------ Available data

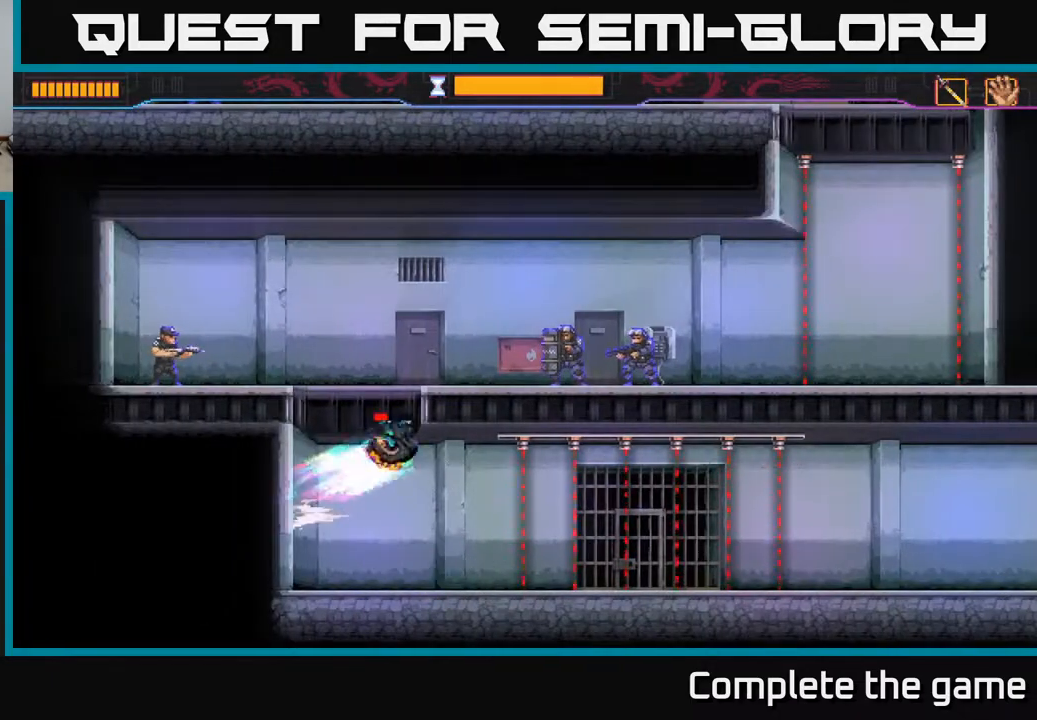
{"buttons": ["B", "DPAD_LEFT"], "left_stick": "center", "right_stick": "center", "events": [[67, "A", "down"], [100, "DPAD_RIGHT", "up"], [133, "DPAD_LEFT", "down"], [283, "A", "up"], [383, "B", "down"]]}
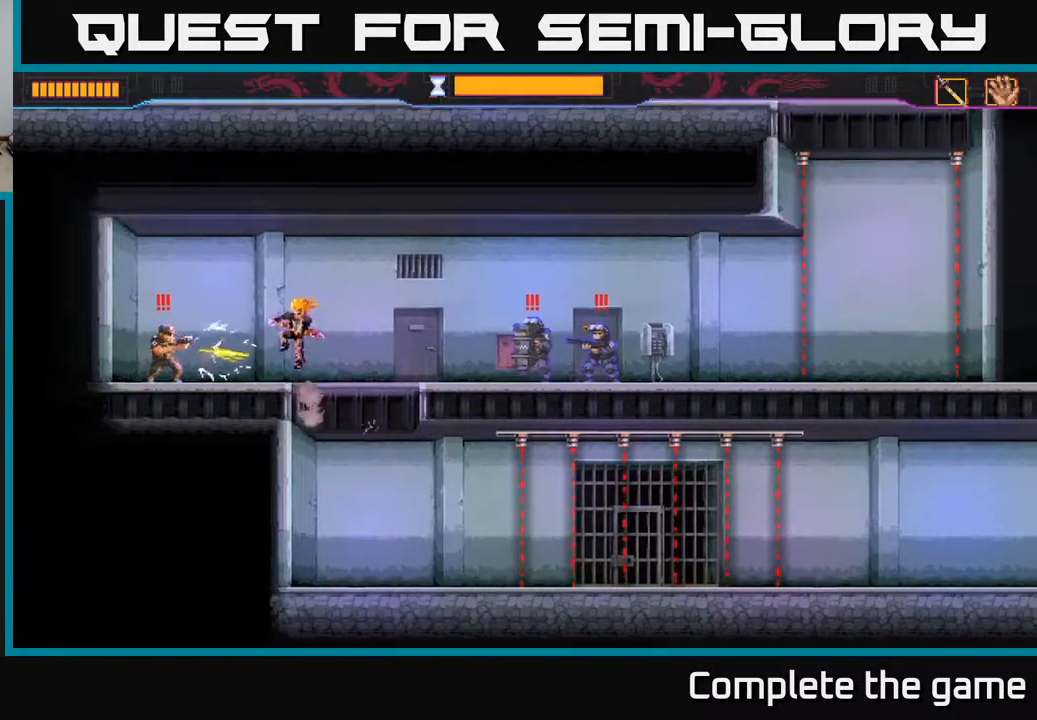
{"buttons": [], "left_stick": "center", "right_stick": "center", "events": [[33, "B", "up"], [100, "DPAD_LEFT", "up"]]}
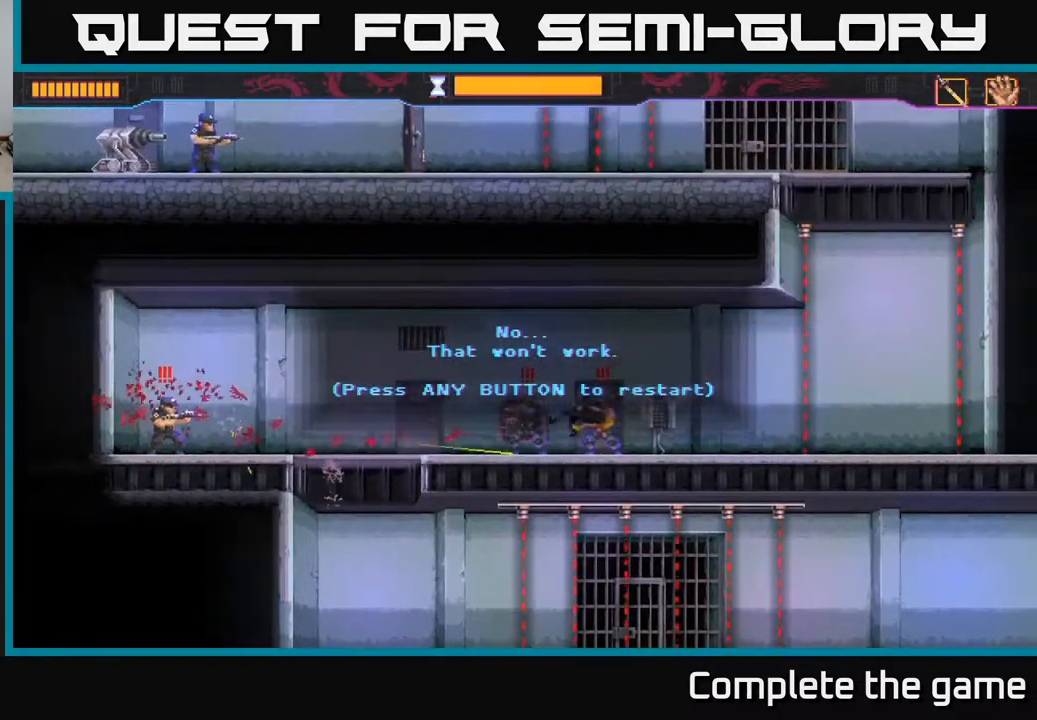
{"buttons": [], "left_stick": "center", "right_stick": "center", "events": [[217, "A", "down"], [350, "A", "up"]]}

------------

Task instructions: Write out the listing above again, exactly, but with no pictures in the copy.

Your solution:
{"buttons": ["B", "DPAD_LEFT"], "left_stick": "center", "right_stick": "center", "events": [[67, "A", "down"], [100, "DPAD_RIGHT", "up"], [133, "DPAD_LEFT", "down"], [283, "A", "up"], [383, "B", "down"]]}
{"buttons": [], "left_stick": "center", "right_stick": "center", "events": [[33, "B", "up"], [100, "DPAD_LEFT", "up"]]}
{"buttons": [], "left_stick": "center", "right_stick": "center", "events": [[217, "A", "down"], [350, "A", "up"]]}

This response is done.